## BEGIN SELECTED EXTRACT
In the central part of the depocentre, OSS-1 is strongly influenced by a salt structure (Fig. 9). This corresponds to the area where the sequence reveals its maximum thickness. OSS-1 strata thin across this salt structure and onlap its flanks (Fig. 9). Similarly, the sequence onlaps a salt structure southeast of well 11/10–1 on the Norwegian–Danish border, and further to the east its thickness is reduced to less than that detectable within the seismic resolution. OSS-1 is not seen in the Inez-1 well area. Towards the north, OSS-1 onlaps Eocene strata along the NW–SE-striking Fjerritslev Fault Zone (Figs 10, 11a). Note that, in contrast to OSS-1, the Eocene and Paleocene sequences thicken northwards, indicating that the Fjerritslev Fault Zone area represented parts of the depositional area during early Palaeogene time.
OSS-1 contains seismic geometries that are characterized by clinoforms prograding SSE, which is perpendicular to the basin axis during deposition (NE–SW; Fig. 7). The clinoforms have a complex sigmoidal/oblique geometry, with dips of 0.5–1°. The clinoform heights are approximately 100 m, and the prograding succession is upwards bounded by clinoform toplap truncation (SU). The clinoforms shift to a more sigmoidal geometry in the southwest part of the depositional area, where the clinoform topsets are preserved (Fig. 11b). Well 11/10–1, which penetrates the prograding clinoforms, reveals gamma log readings consistent with fine-grained sediments throughout OSS-1 (Fig. 4). The gamma log also reveals an upwards-decreasing gamma ray response of individual packages, interpreted as upwards-coarsening parasequences, typical of prograding regressive depositional systems.
## END SELECTED EXTRACT
## BEGIN DATA LINES
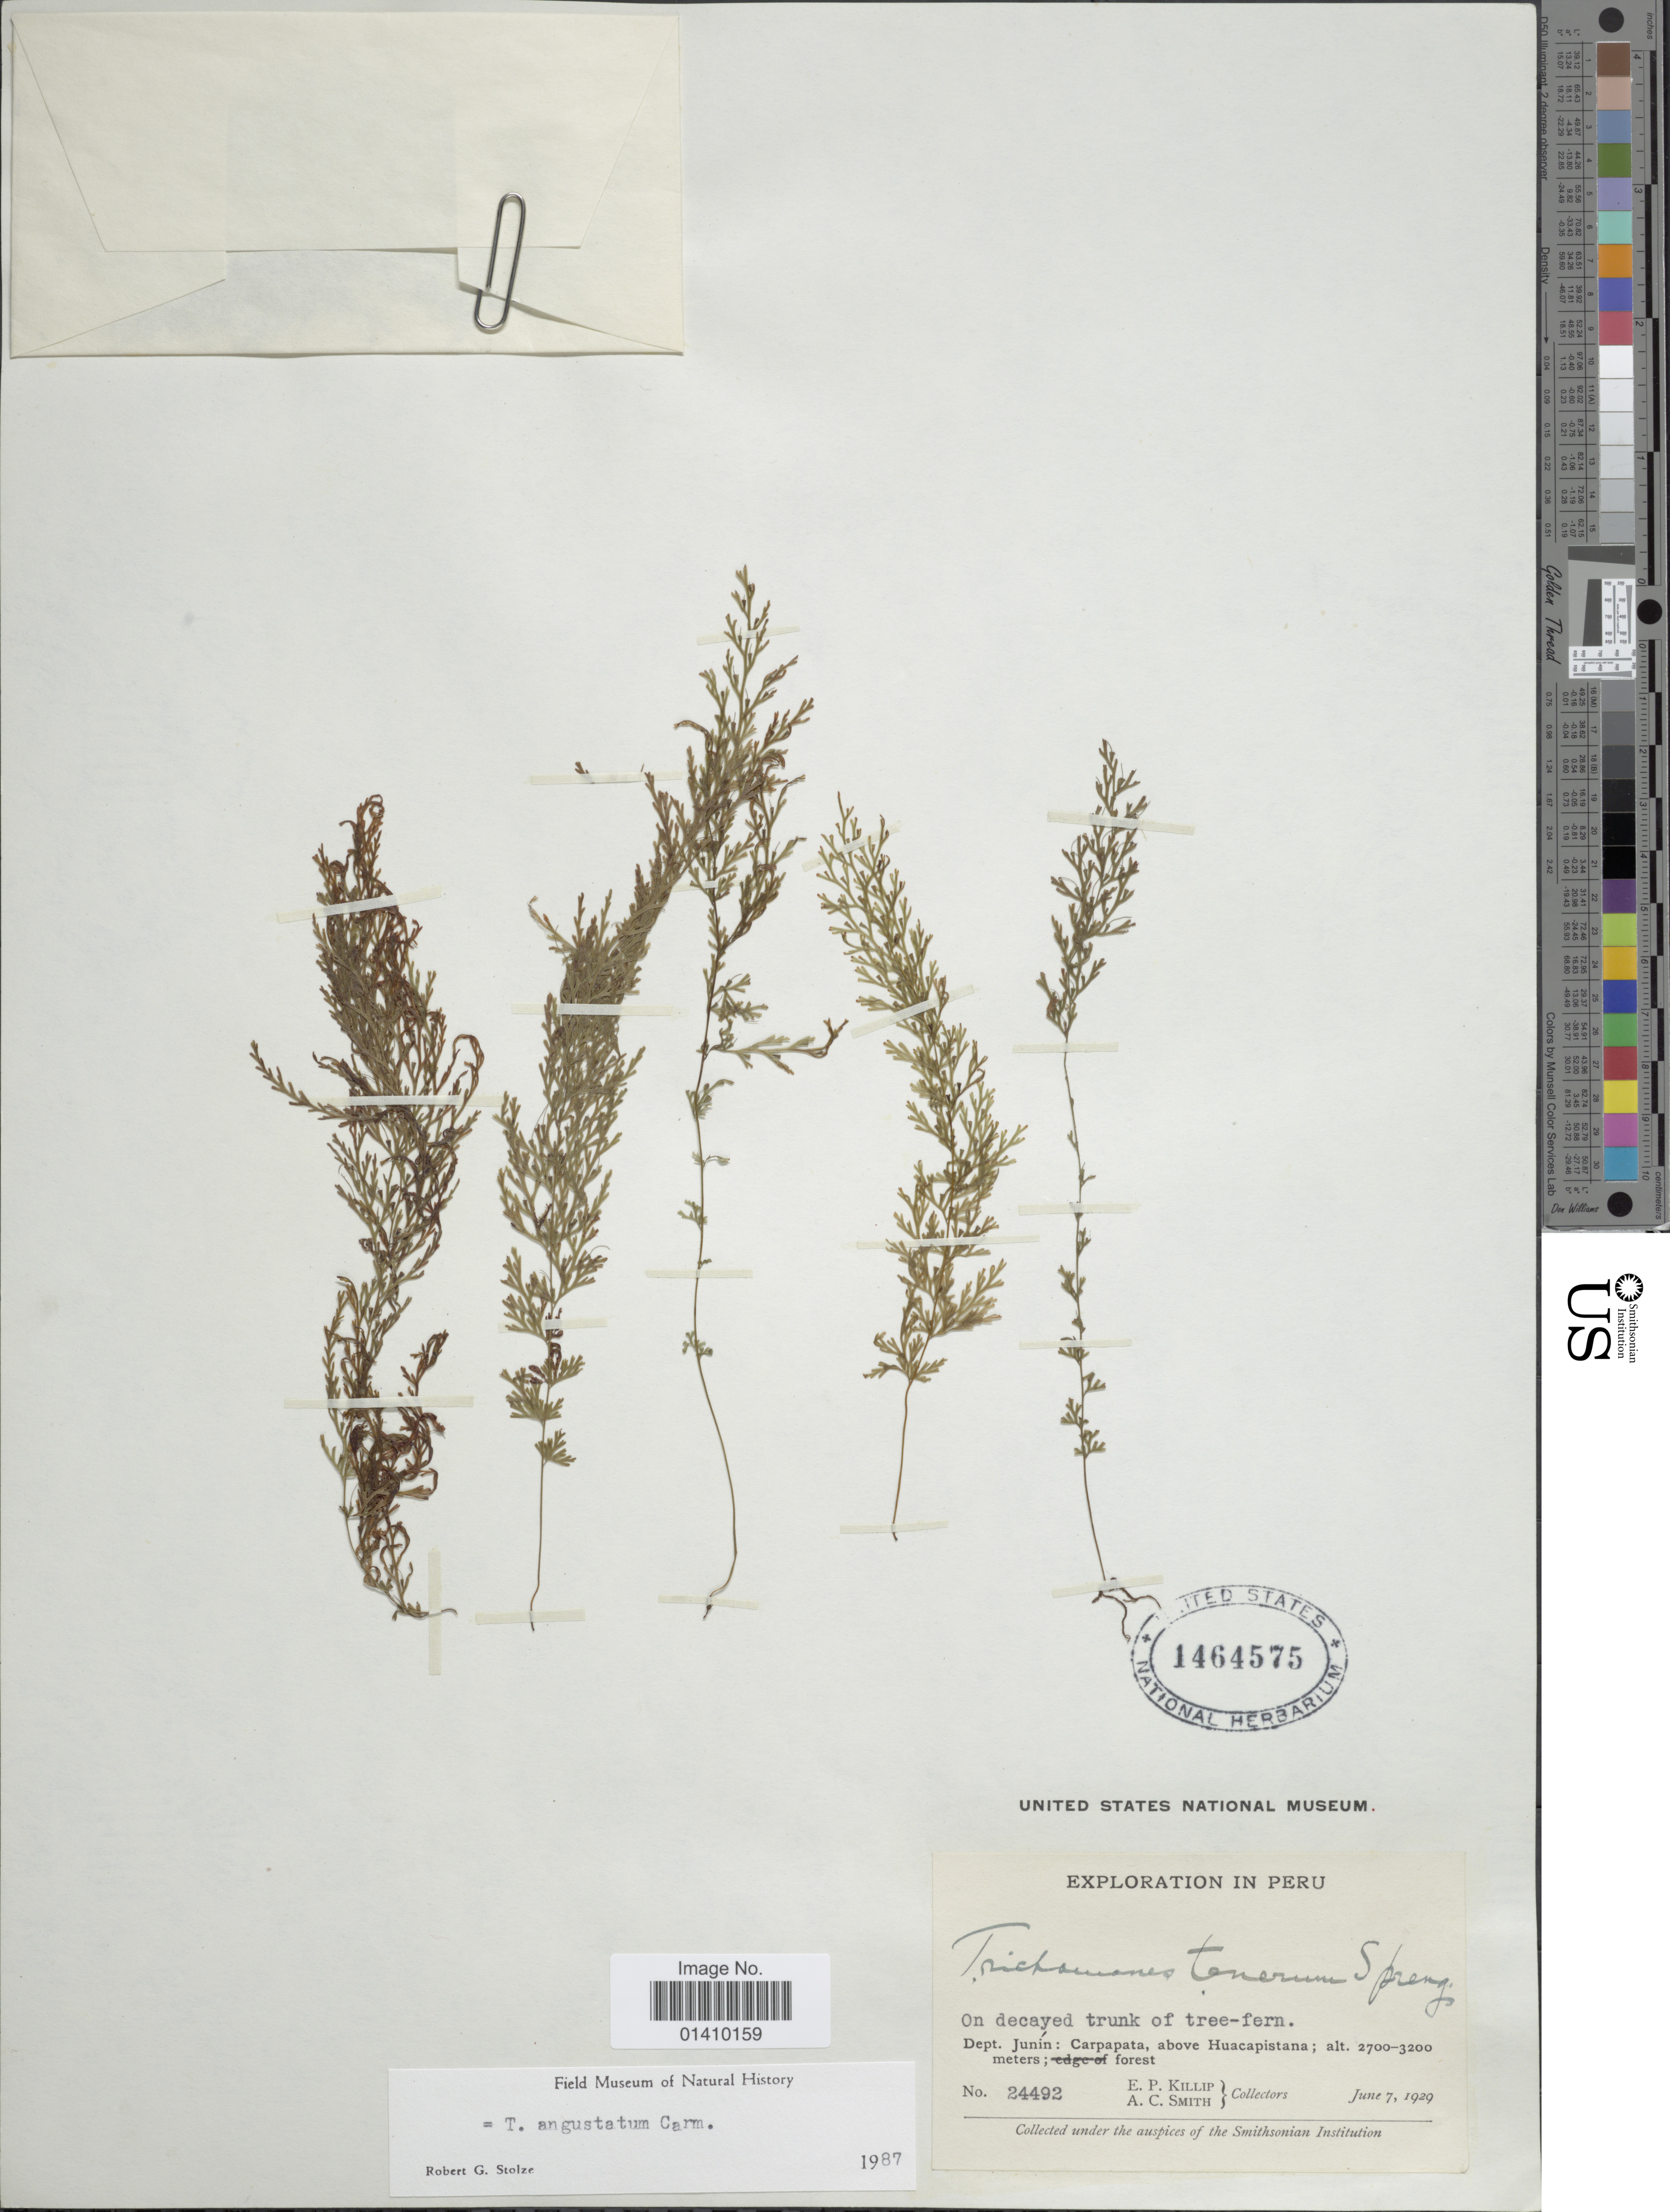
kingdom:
## END DATA LINES
### WHAT TO WORK ON
1. In the passage on the OSS-1 sequence, what is the approximate height of the clinoforms?
2. Edit the passage on the OSS-1 sequence: give everything from "In the central" down to "early Palaeogene time." again, with "salt structure" changed to "salt dome".
3. Pick up the passage on the OSS-1 sequence and carry it on from its last sentence.

### RESULTS OF THE EXERCISE
1. Approximately 100 m.

2.
In the central part of the depocentre, OSS-1 is strongly influenced by a salt dome (Fig. 9). This corresponds to the area where the sequence reveals its maximum thickness. OSS-1 strata thin across this salt dome and onlap its flanks (Fig. 9). Similarly, the sequence onlaps a salt dome southeast of well 11/10–1 on the Norwegian–Danish border, and further to the east its thickness is reduced to less than that detectable within the seismic resolution. OSS-1 is not seen in the Inez-1 well area. Towards the north, OSS-1 onlaps Eocene strata along the NW–SE-striking Fjerritslev Fault Zone (Figs 10, 11a). Note that, in contrast to OSS-1, the Eocene and Paleocene sequences thicken northwards, indicating that the Fjerritslev Fault Zone area represented parts of the depositional area during early Palaeogene time.

3.
Based on the downlapping of the internal clinoforms onto the basal bounding reflector of OSS-1 and the strong and regional character, this basal reflector is interpreted as a MFS. The Eocene–Oligocene boundary at the base of OSS-1 resembles a marine erosional surface, representing either a ravinement surface (>20 m water depth) or the action of deep marine currents (up to hundreds of metres water depth, e.g. Nichols, 2009). However, as the TST at the base of OSS-1 is non-accretionary, the lower bounding surface of OSS-1 is a combined SU/TS/MFS surface, at least in the platform margin areas of the basin. This is supported by well data offshore Denmark (Danielsen, Michelsen & Clausen, 1997) and by observations onshore Denmark. These reveal that the base of the Viborg Formation contains glauconite, supporting the presence of a well-developed hiatus (Christensen & Ulleberg, 1973) that may represent a non-accretionary TST.
The clinoform heights indicate water depths of approximately 100 m during earliest Rupelian time. The shale lithology, as recorded in well 11/10–1, is consistent with a parallel and sigmoidal clinoform geometry together with gentle clinoform dips (0.5–1°), typical where fine-grained material dominates (e.g. Mitchum, Vail & Thompson, 1977; Veeken, 2007). Such depositional systems are also often characterized by low energy in the basin, where limited reworking of the sediments takes place.
The thinning of OSS-1 and its onlapping pattern against the salt diapir located within the central part of the OSS-1 depocentre (Fig. 9) is taken to indicate diapirism during deposition of the sequence during early Rupelian time. Similarly, halokinesis is interpreted to have controlled the eastern extent of the main depositional area of OSS-1. This is seen from the onlap contact and thinning of OSS-1 onto salt diapirs at the Norwegian–Danish border, reflecting bathymetric relief here during earliest Rupelian time. Salt mobilization is also known from onshore Denmark during Oligocene time (Japsen et al. 2007).
5.b. Oligocene seismic sequence 2 (OSS-2)
The lower boundary of OSS-2 corresponds to the erosional surface representing the SU at the top of OSS-1. OSS-2 also contains an internal downlap surface, represented by a strong continuous seismic reflector which is recorded across most of the study area (Fig. 7). The upper boundary of OSS-2 is characterized by toplap truncation and severe incision (Fig. 12), and is considered equivalent to the upper boundary of unit 4.2 in Michelsen & Danielsen (1996; Fig. 3).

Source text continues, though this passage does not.